Enough is enough, you said to yourself last night. This is going to be the last joint.
But then you wake up the next morning. Groggy. Agitated. Craving.
You get your coffee and check your email and… Oh wait. I still have a little herb left in my jar.
No big deal. You decide to just throw it away. Maybe even empty it into the trash so you aren’t tempted to fish it out later.
So you get ready to dump it all out. Then you hesitate.
It’s not really necessary, you think. I’m not gonna to smoke it, but I don’t need to throw it out right now either.
The rest of the morning passes uneventfully. Another day at work.
Around 2:45 pm you get an uneasy feeling. What will I do when I get home tonight? Workout? Netflix? Have a drink?
None of those things sound appealing. Or rather, they don’t sound too appealing without smoking up first.
Suddenly things seem bleak. Your world feels colorless. Joyless.
Worries creep in…
You remember that argument with your partner. What are they thinking now?
That credit card bill keeps getting bigger. Will I be able to make my payment?
Your manager got on your case yesterday. Am I still on track for a promotion?
And then there’s loneliness…
It’s occurred to you that your pals are mostly your stoner friends. You wonder if they’ll still want to hang out with you if you’re not sharing a bowl. After all, you almost never hang out sober.
So I have to find new friends? Where will I meet them? Would I even like hanging out with people while sober?
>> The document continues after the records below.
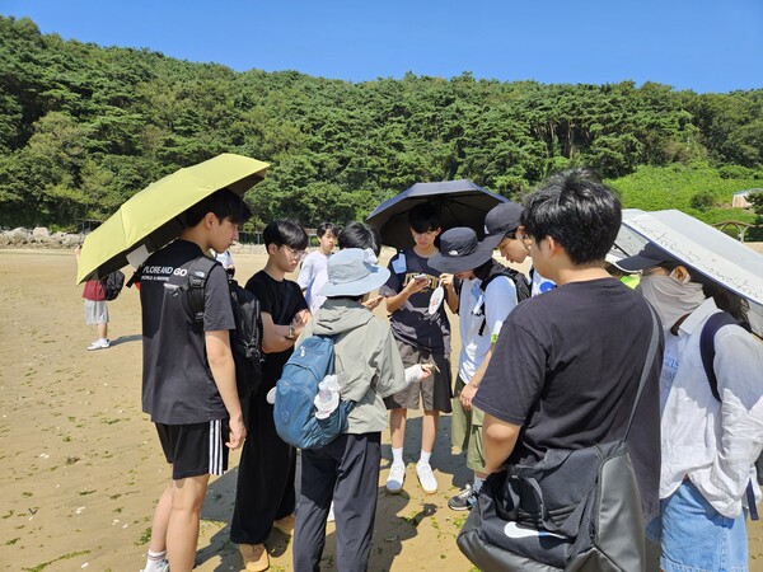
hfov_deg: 73.9
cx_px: 382
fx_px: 507
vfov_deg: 58.9
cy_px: 286
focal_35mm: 23
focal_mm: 5.4
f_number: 1.8
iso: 25
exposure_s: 1/965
The clock creeps toward 5 pm.
It’s hard to recall how you felt last night. When you said you were done for good.
All you know is that you don’t feel that way right now. Just one bowl would really help turn this day around.
But you decided to quit. You have so many reasons, too.
You remind yourself how much money you’ll save. You could easily pay your credit card bill – and then some – by giving up weed.
That will be nice. But I’ll save just as much money if I quit tomorrow.
After all, you still have enough left in your jar for tonight.
Today was difficult, and there’s no reason you should feel bored and tense tonight.
Tonight will be the last night. I know I said that last night, but I still have this gram and I know I would feel better if I smoked it…
On the drive home you think about all your reasons for quitting. Are they actually good reasons? How do I know my life won’t be worse without weed?
You finally get home. Traffic was awful.
And there, on your desk, is your jar.
By this point you’ve pretty much decided that quitting today is optional. Sure, you’ll definitely quit soon, but today isn’t a good day.
Almost automatically you begin grinding your remaining herb. This is the right decision – today is not the day.
You finish the joint. A few minutes into your high you realize you made a mistake. I don’t even like this anymore.
But it’s too late. You’re stoned again. Tonight will be just like every other night.
It’s clear now: your marijuana habit is causing you pure misery. You’ll never be truly happy if you don’t quit. The time to quit is now. Tomorrow will be Day 1.
And then you wake up, and it’s the next morning.